YOUR OBJECTIVE
Working from the records below, repeat exactly the lines starting at the line that contains "left hip: (194, 206, 6)" and ending at the line that contains "left ankle: (178, 333, 30)", inclusive.

SUPPLIED DATA
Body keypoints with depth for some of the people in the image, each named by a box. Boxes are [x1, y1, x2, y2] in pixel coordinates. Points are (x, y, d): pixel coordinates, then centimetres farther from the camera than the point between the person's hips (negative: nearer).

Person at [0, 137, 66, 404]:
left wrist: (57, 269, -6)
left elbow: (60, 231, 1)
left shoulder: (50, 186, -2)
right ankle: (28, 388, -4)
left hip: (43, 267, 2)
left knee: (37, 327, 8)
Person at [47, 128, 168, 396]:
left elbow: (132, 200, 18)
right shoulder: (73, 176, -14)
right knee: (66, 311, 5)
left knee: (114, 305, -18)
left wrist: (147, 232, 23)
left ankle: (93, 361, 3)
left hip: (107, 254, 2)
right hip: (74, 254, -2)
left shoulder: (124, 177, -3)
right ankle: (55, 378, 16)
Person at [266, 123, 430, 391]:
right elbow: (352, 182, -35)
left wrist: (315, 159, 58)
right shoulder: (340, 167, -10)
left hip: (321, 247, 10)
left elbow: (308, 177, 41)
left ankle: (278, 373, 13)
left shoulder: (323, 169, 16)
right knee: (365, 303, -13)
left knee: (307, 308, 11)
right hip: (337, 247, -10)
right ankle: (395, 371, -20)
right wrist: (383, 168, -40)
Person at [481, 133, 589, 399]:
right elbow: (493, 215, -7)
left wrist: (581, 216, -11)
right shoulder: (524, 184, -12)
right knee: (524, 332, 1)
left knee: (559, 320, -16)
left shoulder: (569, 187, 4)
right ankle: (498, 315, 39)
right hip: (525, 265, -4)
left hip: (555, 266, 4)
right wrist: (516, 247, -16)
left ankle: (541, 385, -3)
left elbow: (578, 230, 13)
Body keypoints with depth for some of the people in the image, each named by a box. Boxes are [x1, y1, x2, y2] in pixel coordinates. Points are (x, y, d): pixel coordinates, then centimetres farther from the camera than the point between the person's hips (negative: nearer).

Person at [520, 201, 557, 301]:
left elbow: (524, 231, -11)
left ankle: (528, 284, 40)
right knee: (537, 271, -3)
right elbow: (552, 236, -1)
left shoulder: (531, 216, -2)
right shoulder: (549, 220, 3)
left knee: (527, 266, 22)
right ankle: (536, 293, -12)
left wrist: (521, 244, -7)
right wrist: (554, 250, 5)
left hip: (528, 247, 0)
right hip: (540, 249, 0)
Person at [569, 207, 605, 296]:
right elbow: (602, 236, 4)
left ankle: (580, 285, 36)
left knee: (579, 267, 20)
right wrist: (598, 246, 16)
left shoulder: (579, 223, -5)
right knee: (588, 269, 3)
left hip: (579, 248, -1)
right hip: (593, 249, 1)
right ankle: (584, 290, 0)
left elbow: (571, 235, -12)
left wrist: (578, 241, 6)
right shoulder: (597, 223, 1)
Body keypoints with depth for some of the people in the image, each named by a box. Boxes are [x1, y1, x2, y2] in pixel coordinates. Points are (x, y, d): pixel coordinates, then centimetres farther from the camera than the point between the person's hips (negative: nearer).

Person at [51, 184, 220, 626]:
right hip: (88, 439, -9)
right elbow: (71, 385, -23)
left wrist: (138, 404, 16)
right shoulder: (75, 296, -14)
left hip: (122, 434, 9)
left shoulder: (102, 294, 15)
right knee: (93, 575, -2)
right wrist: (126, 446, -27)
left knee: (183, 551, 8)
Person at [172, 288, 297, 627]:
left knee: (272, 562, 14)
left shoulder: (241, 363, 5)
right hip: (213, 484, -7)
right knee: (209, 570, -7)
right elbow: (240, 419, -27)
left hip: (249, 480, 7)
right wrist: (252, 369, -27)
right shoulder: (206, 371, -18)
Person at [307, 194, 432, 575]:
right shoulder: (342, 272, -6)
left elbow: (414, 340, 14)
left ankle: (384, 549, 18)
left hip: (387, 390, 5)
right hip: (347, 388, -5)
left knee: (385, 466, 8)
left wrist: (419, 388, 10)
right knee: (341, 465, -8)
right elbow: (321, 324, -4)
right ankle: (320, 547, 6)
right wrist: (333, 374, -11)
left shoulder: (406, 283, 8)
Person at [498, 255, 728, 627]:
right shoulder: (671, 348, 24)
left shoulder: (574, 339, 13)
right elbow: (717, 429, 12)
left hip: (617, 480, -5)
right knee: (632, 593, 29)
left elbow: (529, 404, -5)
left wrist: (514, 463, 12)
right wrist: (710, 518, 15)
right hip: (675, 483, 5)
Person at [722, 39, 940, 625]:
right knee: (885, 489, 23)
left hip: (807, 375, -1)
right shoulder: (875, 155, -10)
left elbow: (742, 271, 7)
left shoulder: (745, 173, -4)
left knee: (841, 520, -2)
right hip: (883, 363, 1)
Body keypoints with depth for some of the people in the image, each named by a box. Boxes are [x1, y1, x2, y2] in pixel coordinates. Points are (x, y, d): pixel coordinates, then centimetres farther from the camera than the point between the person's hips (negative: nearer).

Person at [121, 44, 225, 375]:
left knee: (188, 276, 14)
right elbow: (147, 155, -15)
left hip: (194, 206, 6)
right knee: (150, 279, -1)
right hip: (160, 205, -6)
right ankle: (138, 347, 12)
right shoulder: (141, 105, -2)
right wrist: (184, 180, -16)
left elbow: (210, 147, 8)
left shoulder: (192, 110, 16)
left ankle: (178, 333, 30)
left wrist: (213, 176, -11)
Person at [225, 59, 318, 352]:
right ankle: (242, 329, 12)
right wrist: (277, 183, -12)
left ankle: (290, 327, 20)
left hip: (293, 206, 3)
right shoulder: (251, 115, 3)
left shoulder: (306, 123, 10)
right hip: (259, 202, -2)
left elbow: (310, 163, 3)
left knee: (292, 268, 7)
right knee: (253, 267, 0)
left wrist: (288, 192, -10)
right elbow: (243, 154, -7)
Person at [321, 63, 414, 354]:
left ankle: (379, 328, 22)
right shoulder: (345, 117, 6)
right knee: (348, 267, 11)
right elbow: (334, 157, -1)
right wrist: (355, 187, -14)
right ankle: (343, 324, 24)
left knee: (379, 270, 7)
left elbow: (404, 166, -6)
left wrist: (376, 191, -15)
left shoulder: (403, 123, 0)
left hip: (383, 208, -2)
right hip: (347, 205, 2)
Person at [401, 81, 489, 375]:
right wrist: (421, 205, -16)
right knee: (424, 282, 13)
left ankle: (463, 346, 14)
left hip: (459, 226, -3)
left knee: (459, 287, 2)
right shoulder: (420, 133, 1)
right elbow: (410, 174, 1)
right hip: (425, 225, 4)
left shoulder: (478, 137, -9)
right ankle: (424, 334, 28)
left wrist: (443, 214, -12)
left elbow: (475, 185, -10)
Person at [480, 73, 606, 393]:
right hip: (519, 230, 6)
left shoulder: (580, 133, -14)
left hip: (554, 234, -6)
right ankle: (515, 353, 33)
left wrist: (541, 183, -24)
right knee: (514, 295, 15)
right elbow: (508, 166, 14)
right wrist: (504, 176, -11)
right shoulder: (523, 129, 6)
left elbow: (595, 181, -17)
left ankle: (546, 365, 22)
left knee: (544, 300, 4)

ANSWER TO THE EXERCISE
left hip: (194, 206, 6)
right knee: (150, 279, -1)
right hip: (160, 205, -6)
right ankle: (138, 347, 12)
right shoulder: (141, 105, -2)
right wrist: (184, 180, -16)
left elbow: (210, 147, 8)
left shoulder: (192, 110, 16)
left ankle: (178, 333, 30)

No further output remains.